Starting from 11th grade, I began looking at career options from an opportunity cost and success probability perspective. I realize that it was too early for me to adopt that kind of mentality because there are not many opportunity costs for me at the moment. I don’t have to worry about what I’m going to eat, where I’m going to sleep or what I’m going to wear. The opportunity costs of my decisions will increase as I get older, so the best time to try whatever I want has been the past 17 years and now, the next four years. I wish I had thought less about choosing a career that put the fanciest roof over my head and more about what kind of work was meaningful to me and could impact others.
High school should have been a time for me to explore my possibilities and try new things because there was no cost even if I ended up not liking it as much as I expected.
Instead, I built walls to block paths that I viewed as risky and narrowed my outlook on the future to a stable job that would pay the bills. I have loved art since I was young and had the dream of becoming a product designer. However, at one point, I ruled out art as an impractical job and stopped my development as an artist. I am no better at drawing than I was four years ago and all that time I could have spent to improve is gone.
My logic was that I would earn a lot of money by doing something I was “okay” with doing and find satisfaction in providing wealth for my family. I’ve already put a limit to my potential by settling for stability before I even pursued anything.
When someone asked Michael Jordan if he worries about missing crucial shots in a game, Jordan replied, “Why would I think about missing a shot I haven’t taken yet?”
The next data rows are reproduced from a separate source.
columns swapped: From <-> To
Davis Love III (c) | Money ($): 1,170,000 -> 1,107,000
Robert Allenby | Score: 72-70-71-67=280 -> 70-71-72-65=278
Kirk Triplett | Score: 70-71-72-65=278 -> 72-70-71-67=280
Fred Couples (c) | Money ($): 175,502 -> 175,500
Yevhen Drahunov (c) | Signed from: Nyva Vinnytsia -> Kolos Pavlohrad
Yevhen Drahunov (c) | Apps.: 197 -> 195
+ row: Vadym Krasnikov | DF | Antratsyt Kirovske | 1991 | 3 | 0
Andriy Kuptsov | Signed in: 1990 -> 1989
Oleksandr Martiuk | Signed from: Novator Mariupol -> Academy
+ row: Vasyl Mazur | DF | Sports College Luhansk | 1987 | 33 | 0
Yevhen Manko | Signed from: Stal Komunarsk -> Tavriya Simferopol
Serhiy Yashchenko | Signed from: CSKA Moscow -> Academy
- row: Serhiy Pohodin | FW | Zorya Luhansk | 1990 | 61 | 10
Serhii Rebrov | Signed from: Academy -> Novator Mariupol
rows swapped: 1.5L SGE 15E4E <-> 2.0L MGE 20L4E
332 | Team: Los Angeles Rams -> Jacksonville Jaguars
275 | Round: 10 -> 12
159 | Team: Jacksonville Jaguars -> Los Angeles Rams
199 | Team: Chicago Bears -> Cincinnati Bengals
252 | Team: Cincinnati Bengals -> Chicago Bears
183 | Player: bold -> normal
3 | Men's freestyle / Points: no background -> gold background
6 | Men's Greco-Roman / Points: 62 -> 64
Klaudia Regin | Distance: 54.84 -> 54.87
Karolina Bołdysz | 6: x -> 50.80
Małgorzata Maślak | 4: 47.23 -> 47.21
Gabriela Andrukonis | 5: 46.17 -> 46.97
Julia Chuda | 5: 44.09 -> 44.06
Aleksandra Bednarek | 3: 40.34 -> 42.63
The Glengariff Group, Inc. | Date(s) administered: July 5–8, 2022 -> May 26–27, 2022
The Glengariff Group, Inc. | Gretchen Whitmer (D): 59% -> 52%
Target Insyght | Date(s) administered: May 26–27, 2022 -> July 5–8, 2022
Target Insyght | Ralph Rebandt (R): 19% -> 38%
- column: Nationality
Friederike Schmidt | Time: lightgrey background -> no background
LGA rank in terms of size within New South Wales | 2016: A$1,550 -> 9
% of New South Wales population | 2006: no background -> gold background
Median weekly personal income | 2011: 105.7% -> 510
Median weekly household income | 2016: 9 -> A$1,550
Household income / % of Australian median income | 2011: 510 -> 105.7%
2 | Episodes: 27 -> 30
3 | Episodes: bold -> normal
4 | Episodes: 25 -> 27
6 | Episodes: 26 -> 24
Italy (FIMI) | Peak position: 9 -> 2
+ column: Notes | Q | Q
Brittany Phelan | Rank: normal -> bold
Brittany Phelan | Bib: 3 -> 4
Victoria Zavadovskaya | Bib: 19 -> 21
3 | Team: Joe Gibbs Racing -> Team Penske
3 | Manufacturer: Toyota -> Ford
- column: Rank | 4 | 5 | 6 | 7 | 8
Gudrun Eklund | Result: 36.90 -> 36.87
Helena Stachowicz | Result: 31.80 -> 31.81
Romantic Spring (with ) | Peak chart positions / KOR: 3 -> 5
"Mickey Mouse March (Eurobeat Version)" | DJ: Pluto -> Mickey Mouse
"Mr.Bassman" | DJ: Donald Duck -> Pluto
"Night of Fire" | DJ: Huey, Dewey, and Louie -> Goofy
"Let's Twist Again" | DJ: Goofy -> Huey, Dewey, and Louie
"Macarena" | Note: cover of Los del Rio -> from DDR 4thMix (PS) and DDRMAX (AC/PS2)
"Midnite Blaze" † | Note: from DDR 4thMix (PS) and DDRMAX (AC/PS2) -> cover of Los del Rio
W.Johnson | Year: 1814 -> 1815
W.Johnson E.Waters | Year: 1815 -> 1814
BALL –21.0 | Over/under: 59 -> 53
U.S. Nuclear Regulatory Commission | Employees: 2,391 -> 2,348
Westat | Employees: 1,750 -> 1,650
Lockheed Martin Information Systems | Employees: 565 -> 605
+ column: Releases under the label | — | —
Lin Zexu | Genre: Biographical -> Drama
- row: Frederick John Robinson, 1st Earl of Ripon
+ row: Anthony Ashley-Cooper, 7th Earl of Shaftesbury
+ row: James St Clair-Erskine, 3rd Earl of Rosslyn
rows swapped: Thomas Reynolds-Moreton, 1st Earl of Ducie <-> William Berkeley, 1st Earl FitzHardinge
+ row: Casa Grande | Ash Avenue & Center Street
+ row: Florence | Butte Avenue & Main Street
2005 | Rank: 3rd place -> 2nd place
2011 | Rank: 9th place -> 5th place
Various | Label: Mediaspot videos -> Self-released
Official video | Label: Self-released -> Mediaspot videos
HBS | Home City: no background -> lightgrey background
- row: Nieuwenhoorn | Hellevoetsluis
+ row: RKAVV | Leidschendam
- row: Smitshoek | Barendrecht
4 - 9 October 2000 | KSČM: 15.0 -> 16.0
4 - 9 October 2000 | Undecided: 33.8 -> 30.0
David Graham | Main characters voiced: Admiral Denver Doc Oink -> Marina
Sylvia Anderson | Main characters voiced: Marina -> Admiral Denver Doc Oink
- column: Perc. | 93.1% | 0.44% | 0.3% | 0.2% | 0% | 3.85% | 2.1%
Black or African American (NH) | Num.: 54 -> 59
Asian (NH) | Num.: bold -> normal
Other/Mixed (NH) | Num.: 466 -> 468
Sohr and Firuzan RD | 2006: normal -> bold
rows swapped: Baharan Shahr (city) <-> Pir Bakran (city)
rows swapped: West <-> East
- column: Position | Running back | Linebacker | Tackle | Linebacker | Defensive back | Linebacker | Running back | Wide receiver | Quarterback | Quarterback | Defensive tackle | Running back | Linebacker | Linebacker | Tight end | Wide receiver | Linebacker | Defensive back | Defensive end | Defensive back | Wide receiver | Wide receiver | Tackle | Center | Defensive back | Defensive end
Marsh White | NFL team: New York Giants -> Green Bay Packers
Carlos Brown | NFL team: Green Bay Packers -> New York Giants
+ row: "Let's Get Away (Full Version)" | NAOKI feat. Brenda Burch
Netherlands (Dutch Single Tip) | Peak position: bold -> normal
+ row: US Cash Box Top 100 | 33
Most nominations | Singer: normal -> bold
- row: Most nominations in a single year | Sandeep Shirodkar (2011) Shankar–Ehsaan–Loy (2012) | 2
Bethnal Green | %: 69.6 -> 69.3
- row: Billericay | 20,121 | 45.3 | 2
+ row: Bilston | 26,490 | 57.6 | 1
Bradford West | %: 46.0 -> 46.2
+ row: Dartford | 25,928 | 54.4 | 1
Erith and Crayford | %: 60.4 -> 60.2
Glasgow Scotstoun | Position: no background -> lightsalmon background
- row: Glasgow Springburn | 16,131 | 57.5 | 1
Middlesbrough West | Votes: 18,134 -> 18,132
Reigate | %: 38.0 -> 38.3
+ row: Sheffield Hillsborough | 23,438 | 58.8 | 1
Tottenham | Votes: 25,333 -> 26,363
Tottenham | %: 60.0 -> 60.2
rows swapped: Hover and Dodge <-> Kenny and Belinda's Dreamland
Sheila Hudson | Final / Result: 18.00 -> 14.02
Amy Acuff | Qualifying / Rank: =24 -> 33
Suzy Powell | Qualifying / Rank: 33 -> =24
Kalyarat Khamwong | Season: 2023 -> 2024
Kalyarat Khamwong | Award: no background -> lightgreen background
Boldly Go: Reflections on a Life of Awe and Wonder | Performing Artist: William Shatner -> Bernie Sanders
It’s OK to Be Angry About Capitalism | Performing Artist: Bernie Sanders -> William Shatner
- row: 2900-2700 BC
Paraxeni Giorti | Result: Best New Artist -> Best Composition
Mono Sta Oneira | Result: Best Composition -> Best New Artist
As a Bruin, I hope to make Jordan’s words my motto as I search for my interests and strive to be excellent. It is irrational to fear failure before you’ve even tried. Be confident—not because you know you’re going to succeed but because if you’re not confident in yourself, you’ve already failed. Give it a shot. Even if you can’t get yourself to overcome your fear of failure, just know that “failure” at our age doesn’t really mean anything. We’ve got time to spare and more.
I had always thought to myself, “Just get into a good college and you’ll figure out what you want to do with your life later.”
Unfortunately, dreams do not just suddenly come to you. You have to actively seek them out. Simply finding your dream is not the end goal either. You have to improve in what you want to do and find a way to use your dream to help others. Find what you love first then make post-graduation education plans accordingly.
If you wait until you’re older to find your dream, you’ll be behind those who started years before you. It’s only going to get more difficult as you get older so take advantage of the freedom and ability to learn as an adolescent.